The librarian scowled, though the expression was nothing new. From what little Crowley had observed of Rosamund Darling, there was every chance that she had been born with the scowl etched into her flesh. “I'm not sure that I care what you prefer, Mr. Crowley,” she said.

“Consider the consequences, then. Imagine the mess I'd leave behind. However slight of build I may be, I suspect I'd leave a rather unsightly, bloody stain on your carpet. I couldn't live with myself if I thought I'd be the ruin of such a.. charming piece,” he added, glancing back quickly at the somewhat ragged-edged but hopefully priceless rug hanging on the wall behind him.

“How very selfless of you,” Rosamund said, all but rolling her eyes. She shifted the musket in her arms, the stock resting heavily against her shoulder.

Crowley cocked his head to one side and a nervous little smile wriggled onto his pale lips. “My dear, I understand that you are.. upset after my last visit. We didn't part on the best of terms.”

“Upset? I should be upset if my aunt's cat died, Mr. Crowley. Upset does not cover how one feels upon discovering that one of the four treasures of the Tuatha Dé Danann has been stolen-”

“Borrowed,” Crowley interjected. “With good cause - and really, what good is a magical sword of light if you can't slay a demon with it every so often? Besides, that's why I'm here. To return it to you – to the institute.”

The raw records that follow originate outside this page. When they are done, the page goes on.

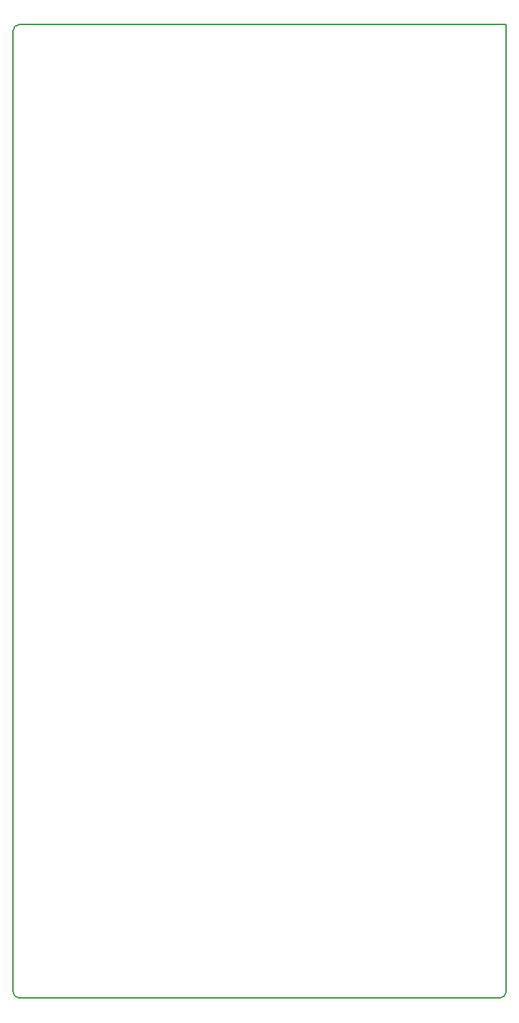
<source format=gbr>
%TF.GenerationSoftware,KiCad,Pcbnew,(5.0.2)-1*%
%TF.CreationDate,2019-03-22T12:12:08-04:00*%
%TF.ProjectId,Door_Lock,446f6f72-5f4c-46f6-936b-2e6b69636164,rev?*%
%TF.SameCoordinates,Original*%
%TF.FileFunction,Profile,NP*%
%FSLAX46Y46*%
G04 Gerber Fmt 4.6, Leading zero omitted, Abs format (unit mm)*
G04 Created by KiCad (PCBNEW (5.0.2)-1) date 3/22/2019 12:12:08 PM*
%MOMM*%
%LPD*%
G01*
G04 APERTURE LIST*
%ADD10C,0.150000*%
G04 APERTURE END LIST*
D10*
X59436000Y-146050000D02*
G75*
G02X58674000Y-145288000I0J762000D01*
G01*
X116840000Y-145288000D02*
G75*
G02X116078000Y-146050000I-762000J0D01*
G01*
X58674000Y-32004000D02*
G75*
G02X59436000Y-31242000I762000J0D01*
G01*
X58674000Y-145288000D02*
X58674000Y-32004000D01*
X116078000Y-146050000D02*
X59436000Y-146050000D01*
X116840000Y-31242000D02*
X116840000Y-145288000D01*
X59436000Y-31242000D02*
X116840000Y-31242000D01*
M02*

</source>
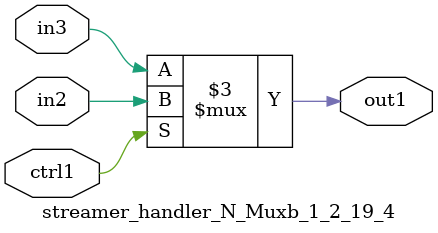
<source format=v>

`timescale 1ps / 1ps


module streamer_handler_N_Muxb_1_2_19_4( in3, in2, ctrl1, out1 );

    input in3;
    input in2;
    input ctrl1;
    output out1;
    reg out1;

    
    // rtl_process:streamer_handler_N_Muxb_1_2_19_4/streamer_handler_N_Muxb_1_2_19_4_thread_1
    always @*
      begin : streamer_handler_N_Muxb_1_2_19_4_thread_1
        case (ctrl1) 
          1'b1: 
            begin
              out1 = in2;
            end
          default: 
            begin
              out1 = in3;
            end
        endcase
      end

endmodule



</source>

Rosamund looked Crowley up and down. Every scrap of clothing he wore was jet black and clung to his bony frame like a second-skin. If he was hiding anything on his person, it wasn't much larger than a book of matches. Following Rosamund's train of thought to its logical final destination, Crowley's brow wrinkled. “I don't have it with me, but I do know where it is – and as a matter of fact... there is a very good chance that we may need that blunderbuss of yours to retrieve it.”

Crowley
Jan 27th, 2014, 05:02:54 PM
Less than half an hour later, they stood in the shadow of the Church of Christ the King (http://en.wikipedia.org/wiki/Church_of_Christ_the_King,_Bloomsbury). Crowley lifted his sunglasses to peer up at the illuminated rose window.

Rosamund was on the pavement to his left. “You can't be serious,” she said.

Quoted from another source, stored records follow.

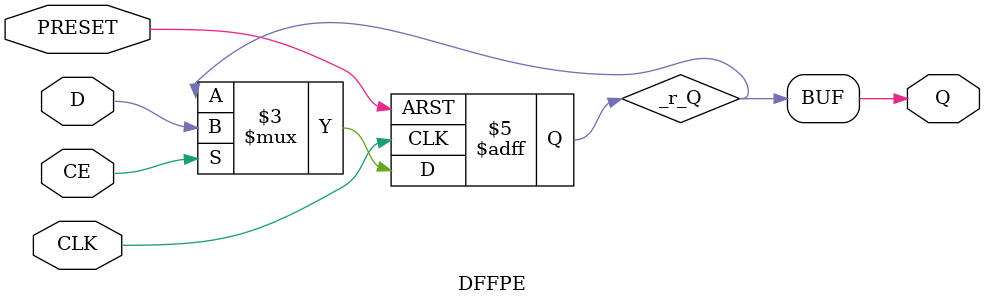
<source format=v>
`ifdef verilator3
`else
`timescale 1 ps / 1 ps
`endif

module DFFPE
#(
    parameter INIT = 1'b1
)
(
    input  PRESET,
    input  CLK,
    input  CE,
    input  D,
    output Q
);

    reg _r_Q;

    initial begin
        _r_Q = INIT;
    end

    always @(posedge PRESET or posedge CLK) begin
    
        if (PRESET) begin
            _r_Q <= 1'b1;
        end
        else if (CE) begin
            _r_Q <= D;
        end
    end

    assign Q = _r_Q;

endmodule

</source>
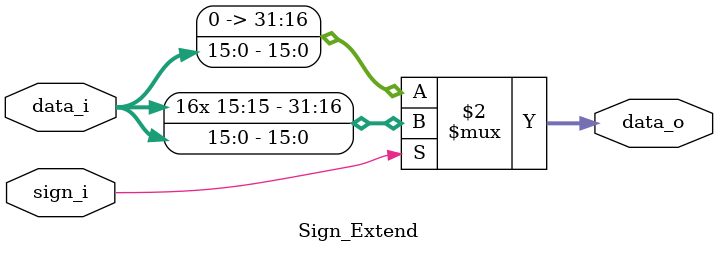
<source format=v>

module Sign_Extend(
    data_i,
    sign_i,
    data_o
    );

//I/O ports
input   [16-1:0] data_i;
input            sign_i;
output  [32-1:0] data_o;

//Internal Signals
reg     [32-1:0] data_o;

//Sign extended
always@(*) begin
    // in ori, the immediate part needs zero extension
    data_o <= sign_i ? {{16{data_i[15]}}, data_i} :
                       {{16{1'b0}},       data_i};
end

endmodule


</source>
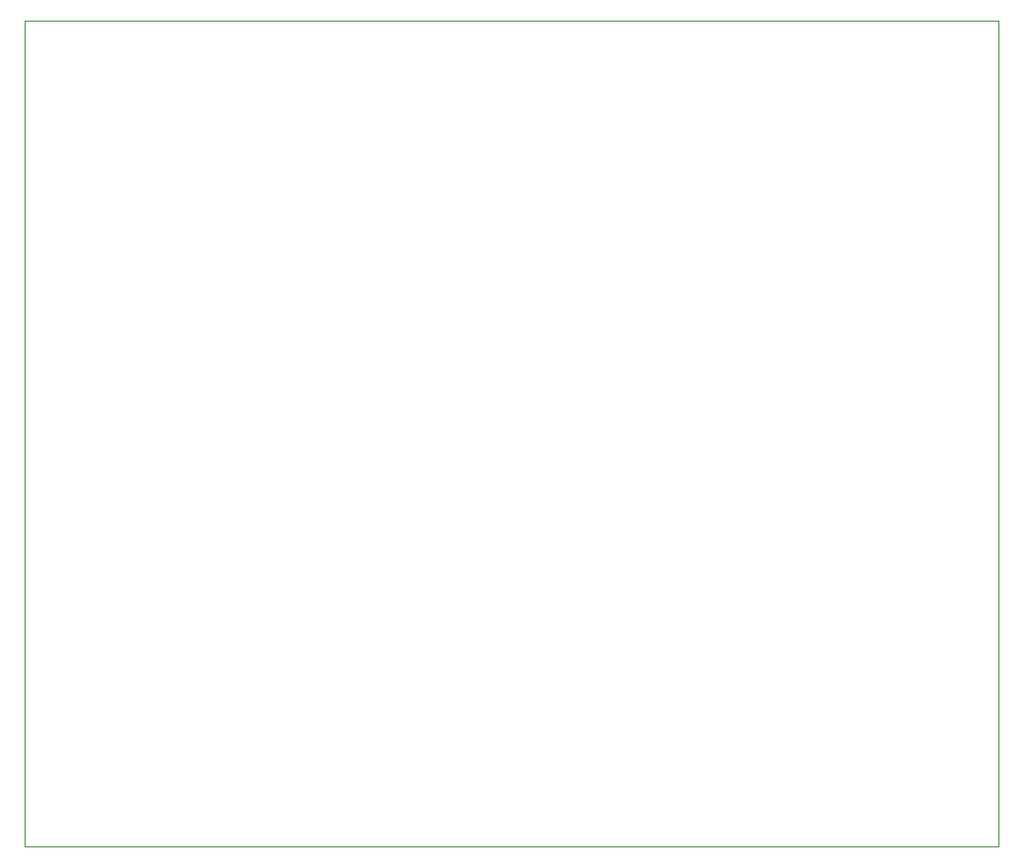
<source format=gbr>
%TF.GenerationSoftware,KiCad,Pcbnew,7.0.8-1.fc38*%
%TF.CreationDate,2023-11-06T19:13:25+00:00*%
%TF.ProjectId,Dev_habit_reminder,4465765f-6861-4626-9974-5f72656d696e,rev?*%
%TF.SameCoordinates,Original*%
%TF.FileFunction,Profile,NP*%
%FSLAX46Y46*%
G04 Gerber Fmt 4.6, Leading zero omitted, Abs format (unit mm)*
G04 Created by KiCad (PCBNEW 7.0.8-1.fc38) date 2023-11-06 19:13:25*
%MOMM*%
%LPD*%
G01*
G04 APERTURE LIST*
%TA.AperFunction,Profile*%
%ADD10C,0.100000*%
%TD*%
G04 APERTURE END LIST*
D10*
X106680000Y-58420000D02*
X190500000Y-58420000D01*
X190500000Y-129540000D01*
X106680000Y-129540000D01*
X106680000Y-58420000D01*
M02*

</source>
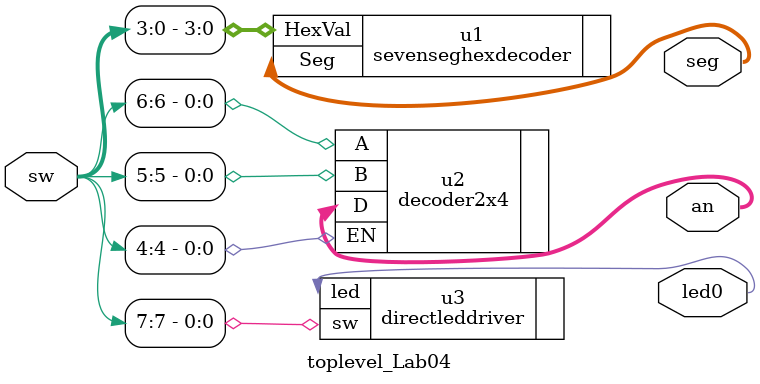
<source format=v>
`timescale 1ns / 1ps
module toplevel_Lab04(seg,an,led0,sw);
    output [0:6] seg;
    output [3:0] an;
    output       led0;
    input  [7:0] sw;

    sevenseghexdecoder  u1(.Seg(seg),.HexVal(sw[3:0]));
    decoder2x4          u2(.D(an),.A(sw[6]),.B(sw[5]),.EN(sw[4]));
    directleddriver     u3(.led(led0),.sw(sw[7]));

endmodule

</source>
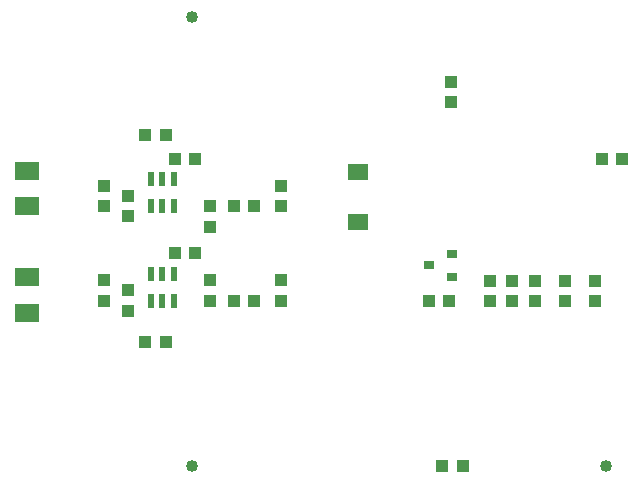
<source format=gbr>
%FSTAX24Y24*%
%MOIN*%
%IN SPASTE1.GBR *%
%ADD10C,0.0400*%
%ADD11R,0.0236X0.0472*%
%ADD12R,0.0350X0.0310*%
%ADD13R,0.0413X0.0425*%
%ADD14R,0.0425X0.0413*%
%ADD15R,0.0661X0.0520*%
%ADD16R,0.0787X0.0591*%
D13*X007571Y012008D03*X00689D03*D16*X002953Y010827D03*D13*
X007571Y005118D03*X00689D03*D16*X002953Y006102D03*D13*X0221Y01122D03*
X022781D03*D14*X006299Y009305D03*Y006156D03*D13*X01702Y006496D03*
X017467Y000984D03*X010524Y006496D03*D14*X011417D03*X006299Y006837D03*
X01837Y006476D03*X01912D03*X01987D03*X02087D03*D12*X017126Y007303D03*
Y008051D03*D10*X022244Y000984D03*X008465D03*Y015945D03*D14*
X011417Y009646D03*D13*X010524D03*D14*X02187Y007157D03*
X017081Y013788D03*Y013107D03*D12*X016339Y007677D03*D13*Y006496D03*D14*
X005512Y007177D03*D13*X007874Y008071D03*D11*X007835Y007402D03*D14*
X011417Y007177D03*D13*X016785Y000984D03*D14*X005512Y010327D03*D13*
X007874Y01122D03*D11*X007835Y010551D03*D14*X02187Y006476D03*
X02087Y007157D03*X01987D03*X01912D03*X01837D03*D13*X008555Y008071D03*
D14*X009055Y007177D03*Y008965D03*D13*X008555Y01122D03*D14*
X011417Y010327D03*D15*X013975Y010784D03*D11*X007087Y009646D03*D14*
X005512D03*D16*X002953D03*D11*X007461D03*X007835D03*D14*X009055D03*D13*
X009843D03*D11*X007461Y010551D03*X007087D03*D14*X006299Y009986D03*D11*
X007087Y006496D03*D14*X005512D03*D16*X002953Y007283D03*D11*
X007461Y006496D03*X007835D03*D14*X009055D03*D13*X009843D03*D11*
X007461Y007402D03*X007087D03*D15*X013975Y009106D03*
M02*
</source>
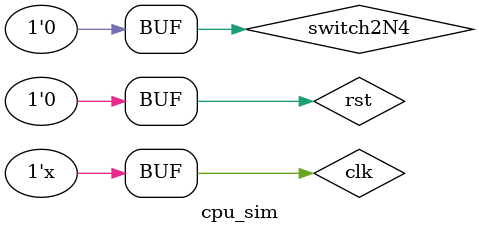
<source format=v>
`timescale 1ns / 1ps


module cpu_sim();
    // input
    reg clk = 0;
    reg rst = 1;
//    reg switch2N4 = 8'b10101100;
    reg switch2N4 = 8'b00000000;    
    // output
    wire led2N4;

    CPU_wrapper u(clk,led2N4,rst,switch2N4);
    
    initial begin
        
        #7000 rst = 0;
    end
    always #10 clk = ~clk;
endmodule

</source>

The sunglasses slipped back into place. Crowley smiled, “I can. It's just not in my nature.”

She sighed and though she said nothing at first, the slight shift of the blunderbuss's weight in her arms said everything that needed to be said. “You left a priceless antique sword inside an Angelican church.”

“I left it in the hands of an angel. Couldn't be safer.” Hopping over the low wall that circled the church, Crowley was at the front door in two long strides. One slim hand dipped into the inner-pocket of his jacket and produced two thin metal picks. Crowley sank into a crouch and carefully wedged both picks into the church's old lock.

“And now you are breaking into the church. We shall add sacrilege to your litany of delinquencies,” Rosamund observed, as she shuffled further into the shadow of the church, the blunderbuss cradled against her chest.

“If God didn't want me inside his house, Rosamund, he would have bought a better security system,” Crowley said, not looking away from the task at hand. “Instead of having his servants spend all of their money on giant, jewel-encrusted gold crosses and... marble statues of flying babies,” he added, as the lock gave a satisfying click.